How has your own experience as a teen mom influenced the goals of Purposely Chosen? Do you believe empathy plays a role in accomplishing your mission? 

Yes, I believe empathy is everything. I started the organization from the position of being empathetic to my own needs. It was my first pregnancy at 15, it was what I would have needed in order to keep my baby, which is what the program was initially created out of. It came from a place of pain. My pain points, the things  I felt that If I had these things in place then  I could have kept my baby and could have been an effective mom. So now, as I continue to follow the mission of the organization is to help teen moms keep their babies through non-stigmatizing support, advocacy, and parenting education. With those components of the mission, without empathy, you can’t do it. You have to know how to advocate, and if you’ve never been discriminated against or never had an experience of being treated badly all of those things you have to know how to serve them and understand where they are coming from. The whole organization is based on having the posture of empathy. 

How does your organization promote and provide support for the teen parent community?

The way we promote this is through parenting education and through our baby shower programs. That is the outreach part of our program. Our girls that live in our residential care program, come through the foster care system. All of those girls are there because they are in foster care, but the teens that are in foster care that’s not the extent of the foster care community. Young moms that are able to stay at home will need some additional resources. They may be displaced, living with a grandma or a friend, so thought our baby shower program is how we provide that outreach, and we keep the community connected just by being a resource for these moms.
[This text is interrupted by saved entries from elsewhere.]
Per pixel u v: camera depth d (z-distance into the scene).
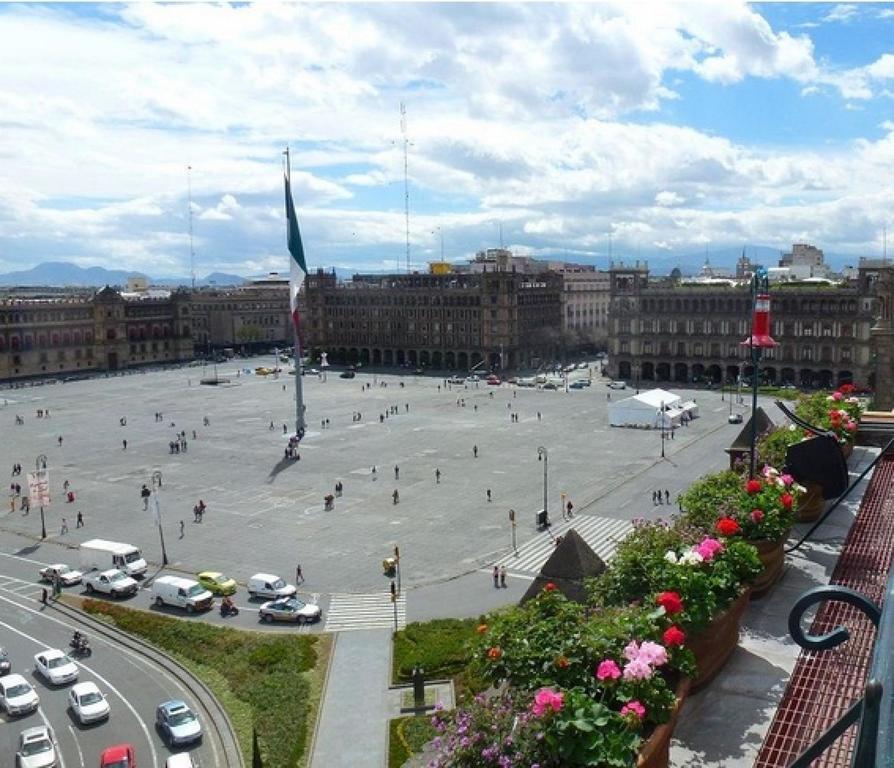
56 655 60.34
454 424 160.88
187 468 125.69
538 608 20.20
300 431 149.88
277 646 62.06
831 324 196.25
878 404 64.06
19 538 93.56
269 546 88.12
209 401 197.12
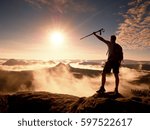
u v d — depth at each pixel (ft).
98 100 11.16
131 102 10.77
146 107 10.60
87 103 11.29
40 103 15.49
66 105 13.98
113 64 11.78
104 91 12.16
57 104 14.65
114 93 12.12
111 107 10.46
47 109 14.74
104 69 12.01
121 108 10.37
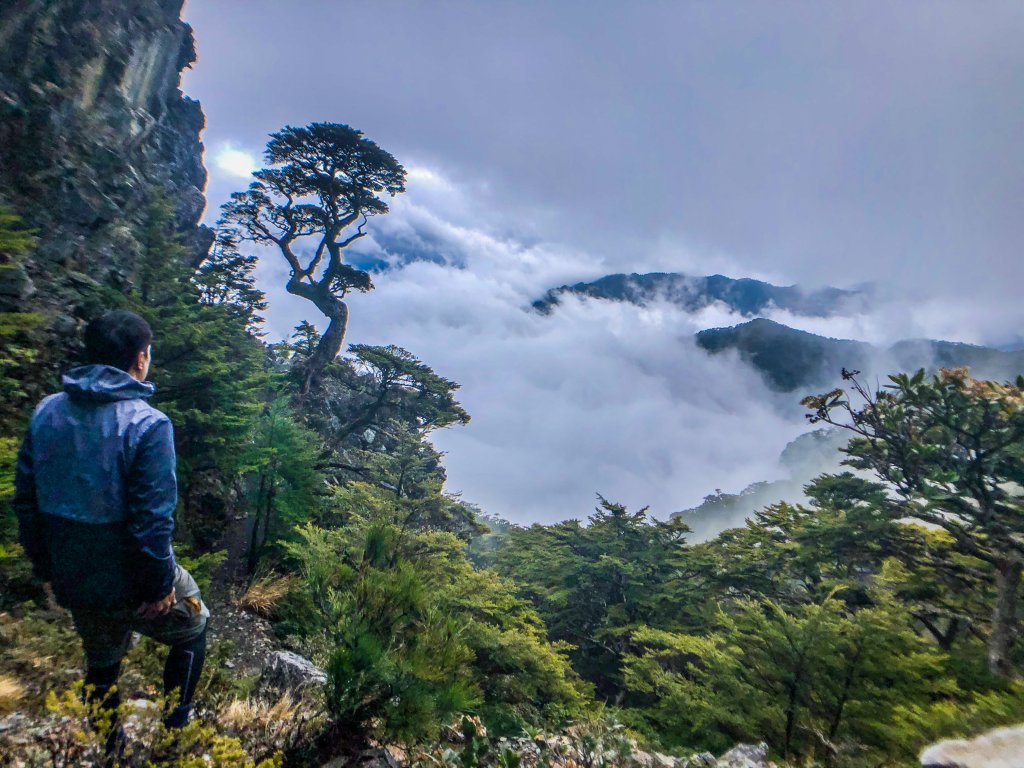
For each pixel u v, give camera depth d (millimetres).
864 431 20156
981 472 18250
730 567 26141
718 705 12641
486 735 4449
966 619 18688
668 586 28375
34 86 23484
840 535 19922
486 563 48594
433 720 3658
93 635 2227
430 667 3727
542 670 15062
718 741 12195
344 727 3520
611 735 4656
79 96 26375
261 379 21516
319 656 5695
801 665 11828
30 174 22141
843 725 11094
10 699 3104
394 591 4035
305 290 44594
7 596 7035
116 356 2166
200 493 21609
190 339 18125
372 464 30375
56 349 15570
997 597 16859
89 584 1998
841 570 22641
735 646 13328
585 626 30969
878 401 20000
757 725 11680
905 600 19875
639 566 30359
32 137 22672
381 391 37062
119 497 2002
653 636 18562
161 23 36094
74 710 1984
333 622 4035
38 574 2150
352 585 4195
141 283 20891
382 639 3883
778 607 13078
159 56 36812
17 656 4066
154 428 2084
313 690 3971
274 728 3387
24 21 23703
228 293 33281
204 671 3875
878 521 19031
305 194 44906
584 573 31188
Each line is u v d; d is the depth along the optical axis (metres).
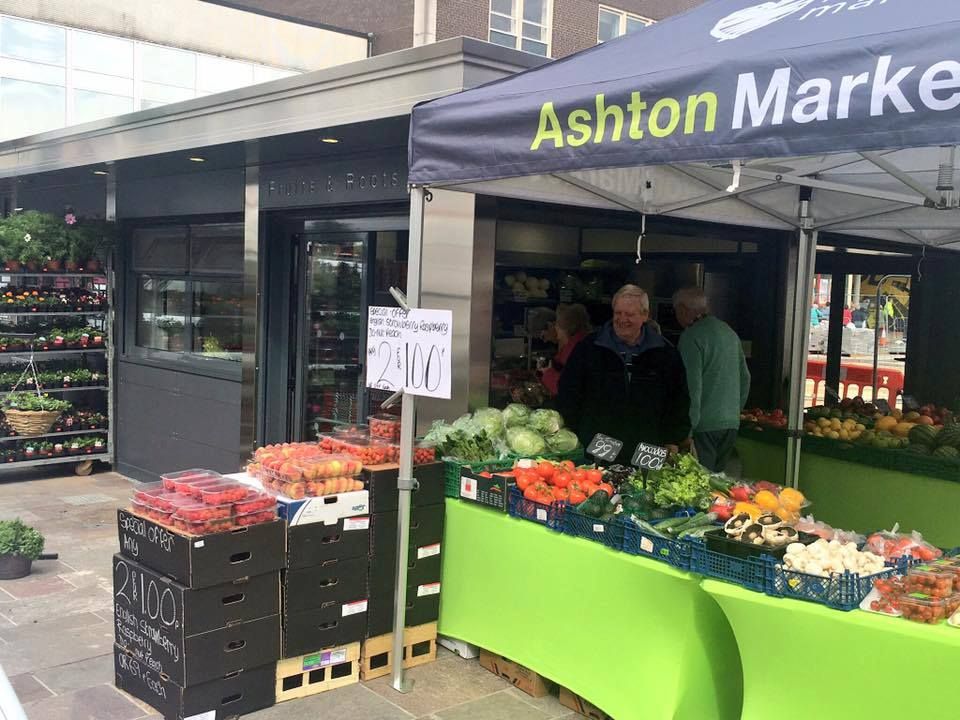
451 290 5.43
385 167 6.17
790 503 4.11
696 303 6.23
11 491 8.44
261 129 6.06
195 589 3.87
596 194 5.17
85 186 10.00
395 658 4.50
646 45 3.78
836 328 9.54
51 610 5.40
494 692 4.47
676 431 5.54
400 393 4.51
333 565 4.37
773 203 5.94
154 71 27.92
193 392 8.14
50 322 9.01
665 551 3.76
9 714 1.72
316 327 7.27
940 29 2.46
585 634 4.10
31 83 25.91
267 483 4.45
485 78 4.93
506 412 5.39
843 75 2.61
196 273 8.19
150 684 4.09
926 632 3.00
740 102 2.83
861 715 3.16
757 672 3.41
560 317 6.24
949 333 9.45
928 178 5.03
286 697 4.29
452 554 4.82
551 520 4.27
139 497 4.17
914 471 6.04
They are able to call us, for clothes, milk, whatever they need. We collect these items that people have supported us with, and we are able to give them out not just for the girls we serve but also for girls within the community.  

What are the most fulfilling and challenging parts of owning and operating two maternity homes in Southern California?

The most fulfilling part is knowing that I essentially paid it forward, and I don’t mean that in the sense that someone did that for me, but it’s the concept of wishing I had somebody to do it for me. All the things that I wanted, I now pour into these girls, and so I get the opportunity of watching them become wonderful women who are caring and the concept that I had in my head at the beginning and all the things that I thought would make a great program based on my experience turned out to be true.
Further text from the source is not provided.